• **Testo dell'esercizio**:

MATERA - La porta del turismo della Basilicata e i tanti siti chiusi. È il paradosso della Capitale europea della cultura 2019. Un limite che ha parzialmente penalizzato Matera anche nell’anno continentale e che ripropone con forza il tema della gestione e della fruizione dei contenitori culturali.
Perché se è vero che la pandemia ha fortemente ridimensionato l’ascesa della città, come del resto altri centri d’arte per quanto concerne il segmento turistico, è altrettanto vero che le prove di ripartenza sono ormai imminenti con il prossimo ponte di Pasqua ed una campagna vaccinale che può schiudere nuovamente le porte anche ai visitatori stranieri.
Il dato oggettivo, tuttavia, è che al momento restano chiusi siti come il Castello Tramontano, così come le chiese rupestri situate sul Belvedere di Murgia Timone, alcune delle quali sottoposte all’intervento di restauro architettonico e decorativo proprio nell’area del Parco Archeologico Storico Naturale delle Chiese Rupestri del Materano. Tra queste chiese figurano Madonna delle Croci, Madonna delle Tre Porte, San Falcione, Sant’Agnese, San Vito e San Pietro in Princibus conosciuta anche come San Nicola all’Appia. I lavori eseguiti nell’ambito del Contratto istituzionale di sviluppo (CIS) di Matera 2019, erano stati osteggiati da cittadini, liberi professionisti, associazioni ed alcune forze politiche perché non ritenuti rispettosi dello stato dei luoghi all’interno dell’area protetta. Invitalia, soggetto attuatore del Cis, aveva precisato che «il Documento di Programmazione dell’Intervento relativo all’affidamento della progettazione e direzione lavori è stato redatto su precisi input forniti dal Comune di Matera ed è stato poi condiviso con tutti i diversi interlocutori istituzionali interessati».
La Commissione consiliare Salvaguardia Altopiano Murgico presieduta da Pasquale Doria, dal canto suo, aveva evidenziato una serie incongruenze degli interventi eseguiti, tra cui il fatto che i lavori, fatta eccezione per San Falcione che ricade nella cosiddetta “Zona B”, gravitano nella “Zona A” di riserva integrale, disattendendo quanto invece sancito dalla legge numero 11 del 3 aprile 1990 sulla Istituzione del Parco archeologico storico naturale delle Chiese rupestri del Materano, ovvero che «l’ambiente va conservato e ricostituito nella sua integrità» e che «sono consentiti solo interventi di mantenimento e restauro delle componenti ambientali ed antropiche, da condurre su esplicita autorizzazione dell’Ente Parco». Prescrizioni, evidentemente, che non consentono gli scavi e «qualsiasi lavoro che comporti modifiche all’aspetto del terreno e della vegetazione».

• **Consegna**: Nel testo su Matera, quale chiesa rupestre è conosciuta anche come San Nicola all'Appia?

• **Materiale fornito**:
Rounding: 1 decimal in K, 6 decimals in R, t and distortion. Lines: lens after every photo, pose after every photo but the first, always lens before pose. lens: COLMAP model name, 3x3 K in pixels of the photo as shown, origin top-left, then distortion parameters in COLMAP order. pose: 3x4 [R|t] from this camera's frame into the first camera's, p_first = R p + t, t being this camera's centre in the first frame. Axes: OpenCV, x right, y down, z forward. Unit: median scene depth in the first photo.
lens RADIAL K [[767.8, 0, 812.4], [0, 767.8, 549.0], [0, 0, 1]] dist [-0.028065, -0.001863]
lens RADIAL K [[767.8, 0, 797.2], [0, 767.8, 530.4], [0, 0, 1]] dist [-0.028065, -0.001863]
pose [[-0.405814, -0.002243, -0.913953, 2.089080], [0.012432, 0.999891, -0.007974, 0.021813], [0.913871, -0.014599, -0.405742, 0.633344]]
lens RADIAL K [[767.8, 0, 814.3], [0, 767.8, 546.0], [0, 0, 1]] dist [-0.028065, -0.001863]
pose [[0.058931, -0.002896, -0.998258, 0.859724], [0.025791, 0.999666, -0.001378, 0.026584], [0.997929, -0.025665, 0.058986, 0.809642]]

...

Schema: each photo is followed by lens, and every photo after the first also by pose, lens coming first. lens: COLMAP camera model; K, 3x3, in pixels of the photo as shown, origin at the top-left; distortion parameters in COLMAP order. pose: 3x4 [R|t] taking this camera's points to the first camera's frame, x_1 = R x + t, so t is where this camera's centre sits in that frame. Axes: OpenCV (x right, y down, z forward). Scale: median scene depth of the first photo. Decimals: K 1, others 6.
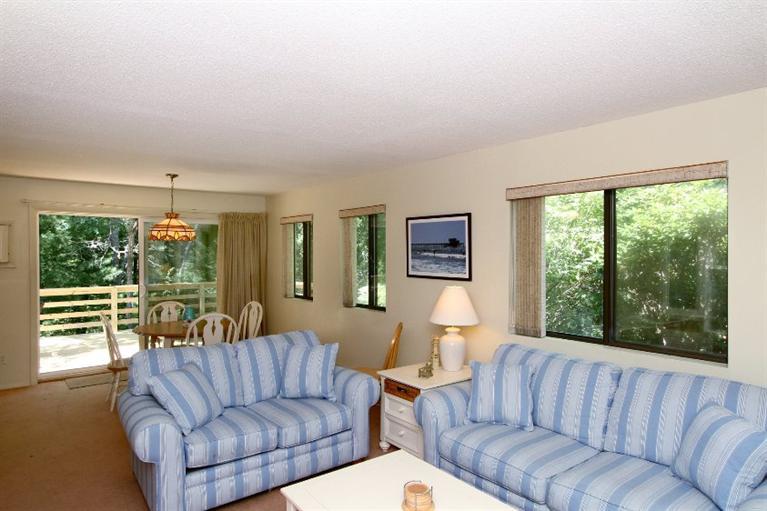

---

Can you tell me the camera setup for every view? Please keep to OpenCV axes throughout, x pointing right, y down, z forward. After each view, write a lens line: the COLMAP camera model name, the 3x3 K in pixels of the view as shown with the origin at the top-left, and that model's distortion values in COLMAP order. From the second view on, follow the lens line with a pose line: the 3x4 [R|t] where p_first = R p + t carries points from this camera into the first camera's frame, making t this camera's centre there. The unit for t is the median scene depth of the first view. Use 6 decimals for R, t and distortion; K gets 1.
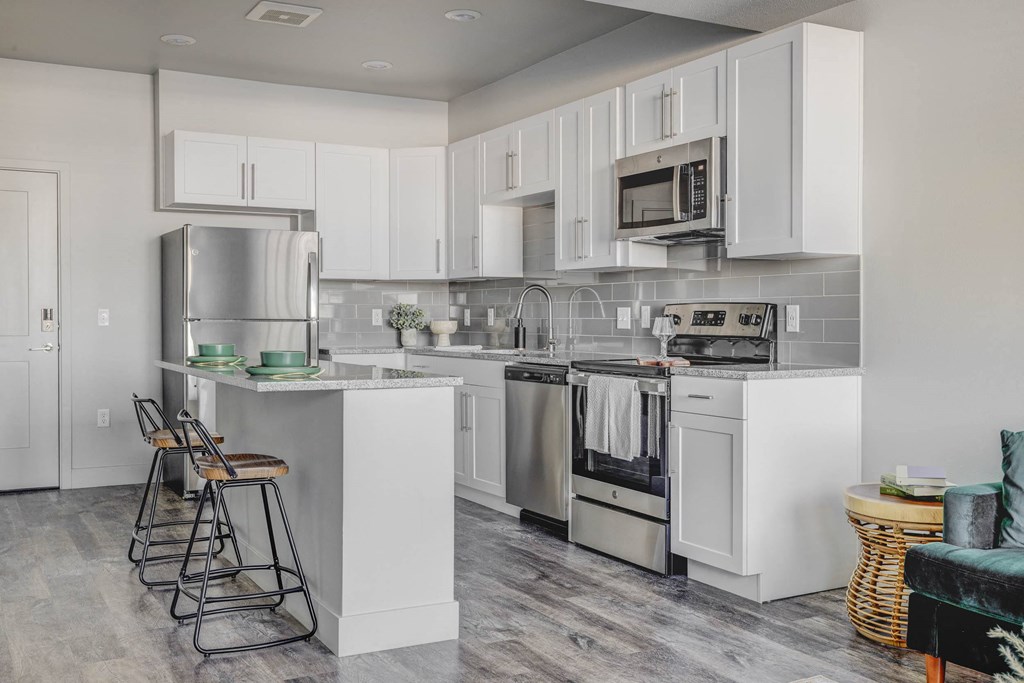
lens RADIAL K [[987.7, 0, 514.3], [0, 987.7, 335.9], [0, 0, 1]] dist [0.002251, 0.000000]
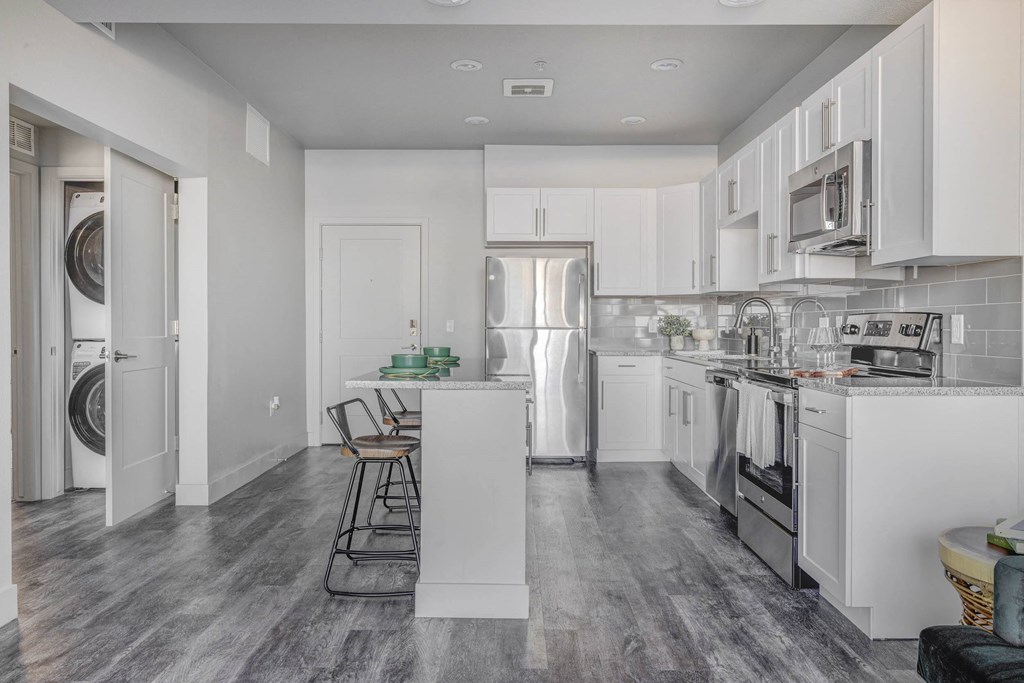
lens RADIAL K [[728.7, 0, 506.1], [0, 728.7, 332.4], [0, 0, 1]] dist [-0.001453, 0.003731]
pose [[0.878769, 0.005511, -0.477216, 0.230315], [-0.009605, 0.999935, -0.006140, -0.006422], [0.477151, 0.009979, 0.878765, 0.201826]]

• **Risposta**: San Pietro in Princibus.